Situation:
I read this article on how nomadlist.com uses its crowdsourced data to automatically create individual pages to be visibile for longtail seo-keywords. The author states that they use a php-template, but I’m not sure what he bases that statement on.
Our project collects crowdsourced data and I’m struggling a bit to replicate this.
Especially since I don’t have any control over the number of data-points to build pages from.
Example:
One example would be written travel-experiences for any location in newzealand.
In this example we collect a location, a mood and a written text whenever a user posts something.
User A: Location(City): Auckland, Mood: Happy, Text: “…”
User B: Location(City): Wellington, Mood: Sad, Text: “…”
User C: Location(City): Christchurch, Mood: Angry, Text: “…”
The “Location” is collected via mapbox api and then saved to our database.
The “Mood” is collected via radio-buttons and has a known number of predefined choices.
Questions:
1. How can I generate pages/urls with titles like: “10 (Happy) Experiences from (Auckland)”?
I dont know how to achieve this technically and am specifically struggling with the unknown number of possible locations and the page should only be available if we actually have a minimum of 10 (Happy) entries for (Auckland).
2. How can I make searchengines recognize these “pages” if they are not “physically” created, but only made available via urls?
Any push in the right direction is appreciated, since I’m completely new to these kind of generated content pages.
Thanks!
Addition 1 – How the system captures data:
Data is captured via a chatbot created with botman.
A user can trigger the creation of a new entry via a typed command.
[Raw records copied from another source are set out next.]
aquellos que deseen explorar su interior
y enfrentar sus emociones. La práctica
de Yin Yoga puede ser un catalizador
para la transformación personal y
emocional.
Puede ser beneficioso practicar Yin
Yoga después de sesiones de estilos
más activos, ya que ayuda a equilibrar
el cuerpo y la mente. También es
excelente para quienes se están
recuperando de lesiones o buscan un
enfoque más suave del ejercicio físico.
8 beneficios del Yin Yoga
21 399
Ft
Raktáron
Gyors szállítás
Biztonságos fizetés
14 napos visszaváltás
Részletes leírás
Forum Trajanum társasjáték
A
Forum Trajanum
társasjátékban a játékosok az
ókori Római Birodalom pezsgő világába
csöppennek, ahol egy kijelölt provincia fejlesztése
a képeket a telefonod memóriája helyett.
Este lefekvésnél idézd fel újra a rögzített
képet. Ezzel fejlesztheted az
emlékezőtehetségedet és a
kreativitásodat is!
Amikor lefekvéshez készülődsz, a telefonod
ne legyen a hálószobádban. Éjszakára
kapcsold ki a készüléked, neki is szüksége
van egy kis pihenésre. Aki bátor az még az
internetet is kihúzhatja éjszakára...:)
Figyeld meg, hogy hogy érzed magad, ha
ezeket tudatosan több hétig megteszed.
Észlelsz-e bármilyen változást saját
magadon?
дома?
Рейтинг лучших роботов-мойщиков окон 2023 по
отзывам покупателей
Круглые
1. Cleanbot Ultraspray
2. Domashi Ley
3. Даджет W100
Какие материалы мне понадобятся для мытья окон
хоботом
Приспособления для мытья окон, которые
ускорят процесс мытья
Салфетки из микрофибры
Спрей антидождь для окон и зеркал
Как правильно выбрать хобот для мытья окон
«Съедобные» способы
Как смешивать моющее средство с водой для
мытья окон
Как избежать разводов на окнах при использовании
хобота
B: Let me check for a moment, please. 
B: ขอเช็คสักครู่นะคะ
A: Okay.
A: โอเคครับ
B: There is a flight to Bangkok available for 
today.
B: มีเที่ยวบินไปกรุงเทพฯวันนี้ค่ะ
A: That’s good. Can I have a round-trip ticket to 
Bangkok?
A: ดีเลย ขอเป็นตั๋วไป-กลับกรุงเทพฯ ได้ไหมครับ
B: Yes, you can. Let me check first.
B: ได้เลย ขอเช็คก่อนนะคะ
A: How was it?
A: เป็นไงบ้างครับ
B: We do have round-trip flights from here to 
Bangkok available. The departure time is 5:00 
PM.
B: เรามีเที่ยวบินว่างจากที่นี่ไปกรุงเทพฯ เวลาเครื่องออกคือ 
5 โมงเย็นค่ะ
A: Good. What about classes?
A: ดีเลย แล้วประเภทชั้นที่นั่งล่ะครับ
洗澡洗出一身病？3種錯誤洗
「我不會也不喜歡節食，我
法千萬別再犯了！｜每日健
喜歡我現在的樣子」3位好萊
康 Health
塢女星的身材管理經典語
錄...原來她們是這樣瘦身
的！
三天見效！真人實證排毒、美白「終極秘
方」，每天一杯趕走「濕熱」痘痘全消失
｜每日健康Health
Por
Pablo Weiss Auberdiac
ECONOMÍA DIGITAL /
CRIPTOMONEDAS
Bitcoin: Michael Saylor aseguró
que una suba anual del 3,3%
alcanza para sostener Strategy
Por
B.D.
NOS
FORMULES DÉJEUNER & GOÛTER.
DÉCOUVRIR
The chatbot then asks 5 questions (e.g. mood and location) and writes the users answers to the database when the final question in the sequence has been answered.
Addition 2 – How the system stores data:
An entry is saved as a custom post type in the wp_posts table. So main fields like post ID, date, post image and content come from there.
Additional information is saved to the wp_postmeta table with the following fields: Meta_ID, Post_ID, meta_key, meta_value. So things like mood, location or weather each have their own row in the wp_postmeta table and are assigned to an entry from there.